Ao completar nove dias de duração, a greve dos caminhoneiros gera perdas significativas em todas as cadeias produtivas do agronegócio paranaense, trazendo consequências para o campo e para a cidade, e causando sequelas econômicas que ainda vão demorar muito tempo para serem sanadas. A Federação da Agricultura do Estado do Paraná (Faep) já estima prejuízos superiores a R$ 170 milhões.
A Faep e diversos sindicatos rurais do Paraná inicialmente apoiaram o movimento dos caminhoneiros, por entender que as reivindicações eram justas. A Federação encaminhou ofício para diversas autoridades federais e estaduais, inclusive para o presidente da república e para a governadora do Paraná, solicitando soluções urgentes para reduzir a carga tributária incidente sobre o diesel, que pode chegar a 45% do preço na bomba.
Porém, após o governo atender as demandas dos caminhoneiros, os protestos não fazem mais sentido. “Restabelecer o abastecimento tanto de combustível como dos produtos de alimentação da população se faz urgente”, afirmou o presidente da Faep, Ágide Meneguette.
A avicultura e a suinocultura são as atividades mais atingidas pela paralisação. De acordo com o levantamento da Faep, 245 mil suínos deixaram de ser abatidos no Estado, impedido com que R$ 107 milhões circulassem na economia paranaense. Ainda, o documento aponta que 59 milhões de frangos não foram abatidos, enquanto quase 70 milhões acabaram morrendo no Brasil, entre frangos e pintainhos.

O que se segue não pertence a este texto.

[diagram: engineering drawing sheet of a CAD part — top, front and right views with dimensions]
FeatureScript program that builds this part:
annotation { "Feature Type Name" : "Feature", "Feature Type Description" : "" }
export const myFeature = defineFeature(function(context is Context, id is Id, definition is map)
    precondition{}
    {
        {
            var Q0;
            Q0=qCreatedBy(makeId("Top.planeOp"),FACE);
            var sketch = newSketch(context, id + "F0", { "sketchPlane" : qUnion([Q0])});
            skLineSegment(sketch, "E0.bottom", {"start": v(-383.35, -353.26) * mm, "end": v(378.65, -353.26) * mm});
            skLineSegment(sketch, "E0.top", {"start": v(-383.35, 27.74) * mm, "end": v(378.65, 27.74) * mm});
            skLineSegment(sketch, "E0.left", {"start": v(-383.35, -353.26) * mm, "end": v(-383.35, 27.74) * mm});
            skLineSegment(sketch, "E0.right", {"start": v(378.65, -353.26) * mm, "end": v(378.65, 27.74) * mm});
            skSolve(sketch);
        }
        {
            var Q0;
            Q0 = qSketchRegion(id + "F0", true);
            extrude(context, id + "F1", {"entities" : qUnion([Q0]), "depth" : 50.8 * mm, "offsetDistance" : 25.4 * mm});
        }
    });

“Há uma semana, não se entrega nenhum litro de leite, nenhum pacote de trigo, nenhuma carne, nem óleo, nem verduras, nem industrializados. Há uma semana não se entrega mais nada e há uma semana os animais estão sem comida. Só de pintinhos, tivemos que sacrificar 6,9 milhões de aves. Isso faz com que tenhamos mais uma semana de desabastecimento porque não haverá produção. A situação é gravíssima”, destacou o presidente da Fecoopar, José Roberto Ricken.

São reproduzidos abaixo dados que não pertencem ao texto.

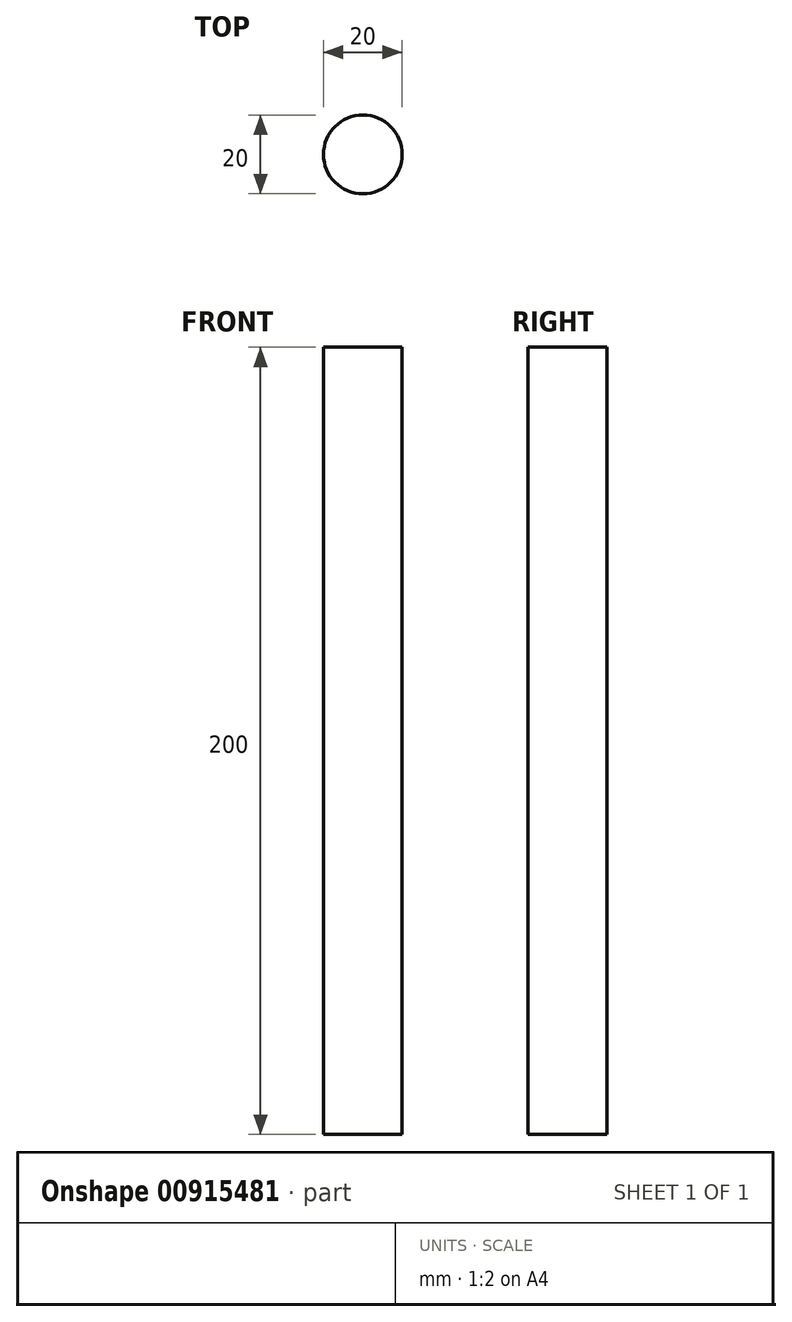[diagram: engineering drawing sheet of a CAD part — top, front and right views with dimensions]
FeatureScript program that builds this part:
annotation { "Feature Type Name" : "Feature", "Feature Type Description" : "" }
export const myFeature = defineFeature(function(context is Context, id is Id, definition is map)
    precondition{}
    {
        {
            var Q0;
            Q0=qCreatedBy(makeId("Top.planeOp"),FACE);
            var sketch = newSketch(context, id + "F0", { "sketchPlane" : qUnion([Q0])});
            skCircle(sketch, "E0", {"center": v(0, 0) * mm, "radius": 10 * mm});
            skSolve(sketch);
        }
        {
            var Q0;
            Q0=makeQuery(id+"F0.imprint","IMPRINT",FACE,{"disambiguationData":[TD([[makeQuery(id+"F0.imprint","IMPRINT",EDGE,{"derivedFrom":sQuery(id+"F0.wireOp",EDGE,"E0")}),1.0]])]});
            extrude(context, id + "F1", {"entities" : qUnion([Q0]), "depth" : 200 * mm, "offsetDistance" : 25 * mm});
        }
    });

Mais de 1,5 milhão de litros perdidos
Na pecuária de leite, os produtores rurais também registram prejuízo. Com a coleta suspensa por conta da greve dos caminhoneiros, muitos estão sendo obrigados a jogar leite fora. O Pool Leite, associação de 800 produtores que congrega sete cooperativas (Frísia, Castrolanda, Capal, Bom Jesus, Coamig, Witmarsum e Agrária), está sendo obrigada a jogar fora 1,5 milhão de litro por dia. Já nos hortifruti, estima-se que os prejuízos já chegaram a cifra de R$ 8,8 milhões.